Regarding performance, excel formulas are often very fast.

Read the help file on VLOOKUP and ask further questions here.

Late edit (from Mark Baker's answer): There is now a python solution for xlsx. Openpyxl was created this year by Eric Gazoni to read and write Excel's xlsx format.

Steven Rumbalski
After talking to one of my colleagues, I'll definitely be doing this in excel and will likely use a lot of your answer. That said, for future reference, can you inform me what I *can* use to access .xlsx files? If there's nothing in python, I wouldn't mind getting some practice in other languages.
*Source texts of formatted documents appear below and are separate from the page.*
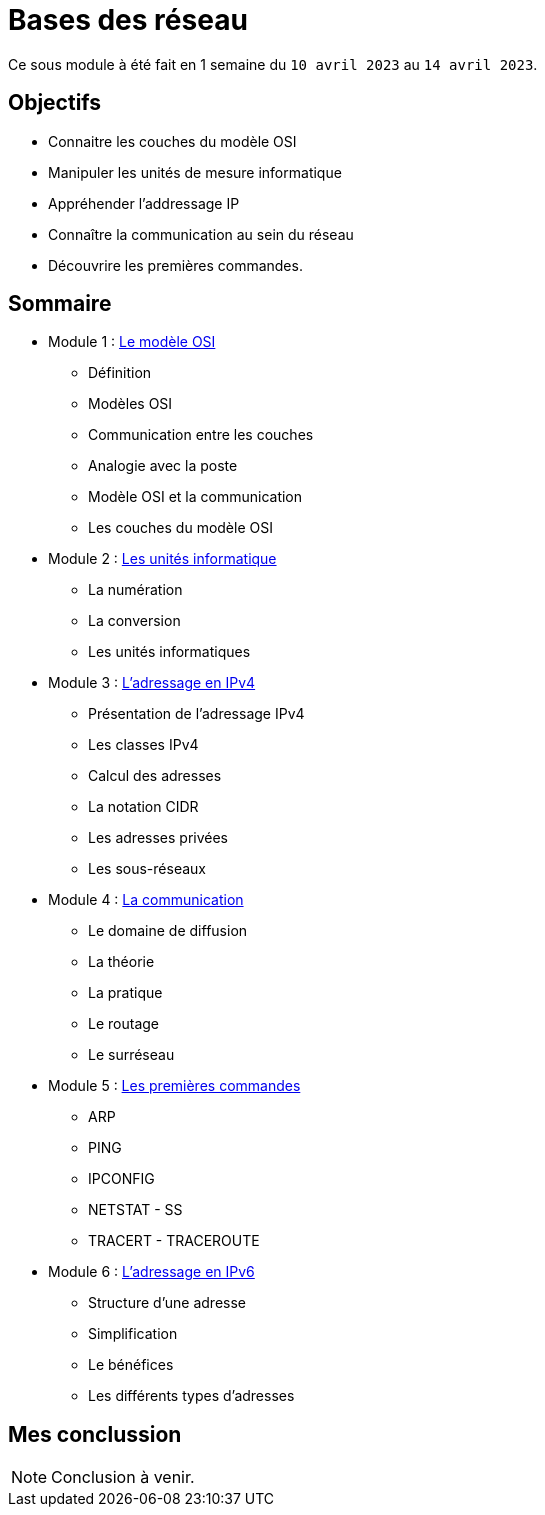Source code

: = Bases des réseau

Ce sous module à été fait en 1 semaine du `10 avril 2023` au `14 avril 2023`.

== Objectifs

* Connaitre les couches du modèle OSI
* Manipuler les unités de mesure informatique
* Appréhender l'addressage IP
* Connaître la communication au sein du réseau
* Découvrire les premières commandes.

== Sommaire

* Module 1 : link:modele-osi[Le modèle OSI]
** Définition
** Modèles OSI
** Communication entre les couches
** Analogie avec la poste
** Modèle OSI et la communication
** Les couches du modèle OSI
* Module 2 : link:uniter-informatique[Les unités informatique]
** La numération
** La conversion
** Les unités informatiques
* Module 3 : link:l-adressage-ipv4[L'adressage en IPv4]
** Présentation de l'adressage IPv4
** Les classes IPv4
** Calcul des adresses
** La notation CIDR
** Les adresses privées
** Les sous-réseaux
* Module 4 : link:communication[La communication]
** Le domaine de diffusion
** La théorie
** La pratique
** Le routage
** Le surréseau
* Module 5 : link:premiere-commandes[Les premières commandes]
** ARP
** PING
** IPCONFIG
** NETSTAT - SS
** TRACERT - TRACEROUTE
* Module 6 : link:l-adressage-ipv4[L'adressage en IPv6]
** Structure d'une adresse
** Simplification
** Le bénéfices
** Les différents types d'adresses

== Mes conclussion

NOTE: Conclusion à venir.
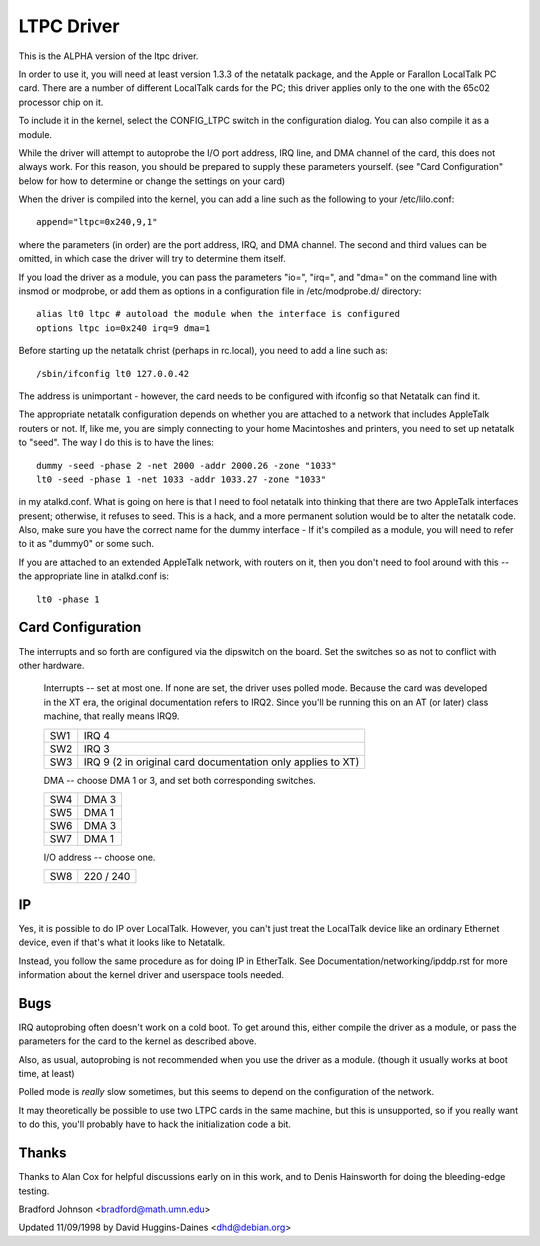 .. SPDX-License-Identifier: GPL-2.0

===========
LTPC Driver
===========

This is the ALPHA version of the ltpc driver.

In order to use it, you will need at least version 1.3.3 of the
netatalk package, and the Apple or Farallon LocalTalk PC card.
There are a number of different LocalTalk cards for the PC; this
driver applies only to the one with the 65c02 processor chip on it.

To include it in the kernel, select the CONFIG_LTPC switch in the
configuration dialog.  You can also compile it as a module.

While the driver will attempt to autoprobe the I/O port address, IRQ
line, and DMA channel of the card, this does not always work.  For
this reason, you should be prepared to supply these parameters
yourself.  (see "Card Configuration" below for how to determine or
change the settings on your card)

When the driver is compiled into the kernel, you can add a line such
as the following to your /etc/lilo.conf::

 append="ltpc=0x240,9,1"

where the parameters (in order) are the port address, IRQ, and DMA
channel.  The second and third values can be omitted, in which case
the driver will try to determine them itself.

If you load the driver as a module, you can pass the parameters "io=",
"irq=", and "dma=" on the command line with insmod or modprobe, or add
them as options in a configuration file in /etc/modprobe.d/ directory::

 alias lt0 ltpc # autoload the module when the interface is configured
 options ltpc io=0x240 irq=9 dma=1

Before starting up the netatalk christ (perhaps in rc.local), you
need to add a line such as::

 /sbin/ifconfig lt0 127.0.0.42

The address is unimportant - however, the card needs to be configured
with ifconfig so that Netatalk can find it.

The appropriate netatalk configuration depends on whether you are
attached to a network that includes AppleTalk routers or not.  If,
like me, you are simply connecting to your home Macintoshes and
printers, you need to set up netatalk to "seed".  The way I do this
is to have the lines::

 dummy -seed -phase 2 -net 2000 -addr 2000.26 -zone "1033"
 lt0 -seed -phase 1 -net 1033 -addr 1033.27 -zone "1033"

in my atalkd.conf.  What is going on here is that I need to fool
netatalk into thinking that there are two AppleTalk interfaces
present; otherwise, it refuses to seed.  This is a hack, and a more
permanent solution would be to alter the netatalk code.  Also, make
sure you have the correct name for the dummy interface - If it's
compiled as a module, you will need to refer to it as "dummy0" or some
such.

If you are attached to an extended AppleTalk network, with routers on
it, then you don't need to fool around with this -- the appropriate
line in atalkd.conf is::

 lt0 -phase 1


Card Configuration
==================

The interrupts and so forth are configured via the dipswitch on the
board.  Set the switches so as not to conflict with other hardware.

       Interrupts -- set at most one.  If none are set, the driver uses
       polled mode.  Because the card was developed in the XT era, the
       original documentation refers to IRQ2.  Since you'll be running
       this on an AT (or later) class machine, that really means IRQ9.

       ===     ===========================================================
       SW1     IRQ 4
       SW2     IRQ 3
       SW3     IRQ 9 (2 in original card documentation only applies to XT)
       ===     ===========================================================


       DMA -- choose DMA 1 or 3, and set both corresponding switches.

       ===     =====
       SW4     DMA 3
       SW5     DMA 1
       SW6     DMA 3
       SW7     DMA 1
       ===     =====


       I/O address -- choose one.

       ===     =========
       SW8     220 / 240
       ===     =========


IP
==

Yes, it is possible to do IP over LocalTalk.  However, you can't just
treat the LocalTalk device like an ordinary Ethernet device, even if
that's what it looks like to Netatalk.

Instead, you follow the same procedure as for doing IP in EtherTalk.
See Documentation/networking/ipddp.rst for more information about the
kernel driver and userspace tools needed.


Bugs
====

IRQ autoprobing often doesn't work on a cold boot.  To get around
this, either compile the driver as a module, or pass the parameters
for the card to the kernel as described above.

Also, as usual, autoprobing is not recommended when you use the driver
as a module. (though it usually works at boot time, at least)

Polled mode is *really* slow sometimes, but this seems to depend on
the configuration of the network.

It may theoretically be possible to use two LTPC cards in the same
machine, but this is unsupported, so if you really want to do this,
you'll probably have to hack the initialization code a bit.


Thanks
======

Thanks to Alan Cox for helpful discussions early on in this
work, and to Denis Hainsworth for doing the bleeding-edge testing.

Bradford Johnson <bradford@math.umn.edu>

Updated 11/09/1998 by David Huggins-Daines <dhd@debian.org>
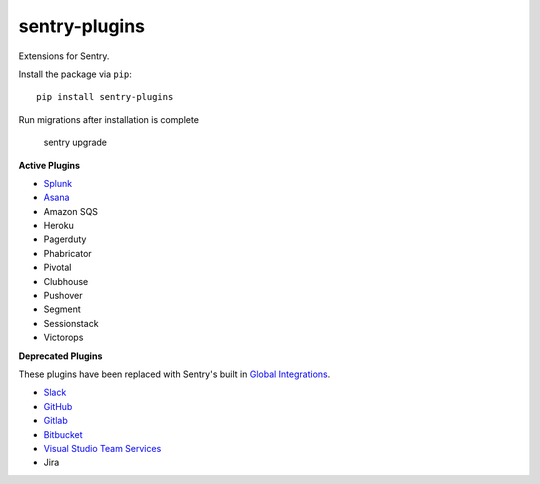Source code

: sentry-plugins
==============

Extensions for Sentry.

Install the package via ``pip``::

    pip install sentry-plugins

Run migrations after installation is complete

    sentry upgrade

**Active Plugins**

* `Splunk <src/sentry_plugins/splunk/README.rst>`_
* `Asana <src/sentry_plugins/asana/README.rst>`_
* Amazon SQS
* Heroku
* Pagerduty
* Phabricator
* Pivotal
* Clubhouse
* Pushover
* Segment
* Sessionstack
* Victorops

**Deprecated Plugins**

These plugins have been replaced with Sentry's built in `Global Integrations <https://docs.sentry.io/workflow/integrations/global-integrations/>`_.

* `Slack <src/sentry_plugins/slack/README.rst>`_
* `GitHub <src/sentry_plugins/github/README.rst>`_
* `Gitlab <src/sentry_plugins/gitlab/README.rst>`_
* `Bitbucket <src/sentry_plugins/bitbucket/README.rst>`_
* `Visual Studio Team Services <src/sentry_plugins/vsts/README.rst>`_
* Jira
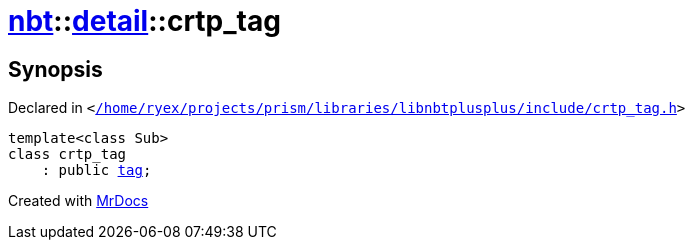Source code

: [#nbt-detail-crtp_tag]
= xref:nbt.adoc[nbt]::xref:nbt/detail.adoc[detail]::crtp&lowbar;tag
:relfileprefix: ../../
:mrdocs:


== Synopsis

Declared in `&lt;https://github.com/PrismLauncher/PrismLauncher/blob/develop/launcher//home/ryex/projects/prism/libraries/libnbtplusplus/include/crtp_tag.h#L33[&sol;home&sol;ryex&sol;projects&sol;prism&sol;libraries&sol;libnbtplusplus&sol;include&sol;crtp&lowbar;tag&period;h]&gt;`

[source,cpp,subs="verbatim,replacements,macros,-callouts"]
----
template&lt;class Sub&gt;
class crtp&lowbar;tag
    : public xref:nbt/tag.adoc[tag];
----






[.small]#Created with https://www.mrdocs.com[MrDocs]#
Unfortunately, it seems like excel-2007 is the standard here (along with the .xlsx format) so it seems like I'll be working with it more than I'd like.
jlv
If your files are less than 65536 rows, the easiest work around is if you have Excel, save the file as "Excel 97-2003 Workbook (*.xls)". Then xlrd will work great. If it's longer than 65536 rows, you're still ok as long as it's a simple table (no formulas, data on just one tab). In that case you could save as CSV file and use Python csv module. If neither of those work, you may need to parse the file directly, xlsx is a zipped xml file. Python has tools to deal with zipped files and with xml files, but you will have to search for documentation on how Excel's xml format.
Steven Rumbalski
@ jlv Since you will "likely use a lot" of my answer, could you accept it? (Not sure how to do that as I have not asked a question here.)
Steven Rumbalski
More info on xlrd and xlsx: On July 15, 2010 John Machin (author or xlrd) wrote "Support for reading basic data (open_workbook(..., formatting_info=False)) from Excel 2007 .xlsx and .xlsm files is in alpha test at the moment."
Steven Rumbalski
Wow, incredibly informative! I was intending on naming you the answerer when I got back but now I wish I could hand you an award for "informative posts" or something of the like. I should have realized that I could just convert it to a format that I *can* work in, but thanks for the reminder =)
jlv
+1  A: 

I only heard about this project this morning, so I've not had an opportunity to look at it, and have no idea what it's like; but take a look at Eric' Gazoni's openpyxl project. The code can be found on bitbucket. The driving force behind this was the ability to read/write xlsx files from Python.

Mark Baker
Will be looking into that for future reference. Thanks!
jlv
As a port of my PHP code, I'll be keeping an eye on it as well :)
Mark Baker
Wow, that's a new one. Looks really good.
Steven Rumbalski
A: 

Adding on the answer of Steven Rubalski:

You might want to be able to have your lookup value in any other than the leftmost column. In those cases the Index and Match functions come in handy. See: http://www.mrexcel.com/articles/excel-vlookup-index-match.php

Wilgert Velinga